*AUFGABE*
Zeig unverändert jede Zeile unten, in der das Wort „caliper“ vorkommt.

*GEGEBENE ZEILEN*
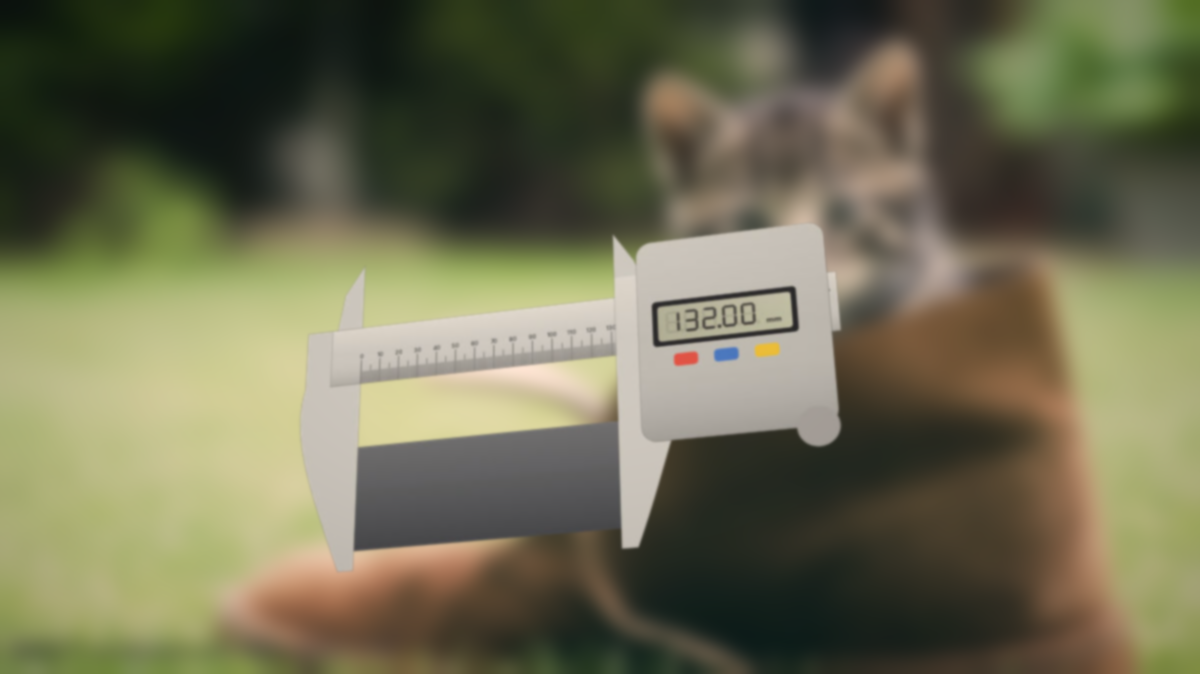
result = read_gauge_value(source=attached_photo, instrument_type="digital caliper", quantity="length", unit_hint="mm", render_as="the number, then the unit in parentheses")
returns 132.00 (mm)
* * *
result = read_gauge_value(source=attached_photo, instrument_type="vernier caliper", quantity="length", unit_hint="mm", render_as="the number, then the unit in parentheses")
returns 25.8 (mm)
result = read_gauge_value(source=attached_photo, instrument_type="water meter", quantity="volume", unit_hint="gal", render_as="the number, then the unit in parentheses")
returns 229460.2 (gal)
--
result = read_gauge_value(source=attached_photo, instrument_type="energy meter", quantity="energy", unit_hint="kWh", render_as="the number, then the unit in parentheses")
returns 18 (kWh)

*LÖSUNG*
result = read_gauge_value(source=attached_photo, instrument_type="digital caliper", quantity="length", unit_hint="mm", render_as="the number, then the unit in parentheses")
result = read_gauge_value(source=attached_photo, instrument_type="vernier caliper", quantity="length", unit_hint="mm", render_as="the number, then the unit in parentheses")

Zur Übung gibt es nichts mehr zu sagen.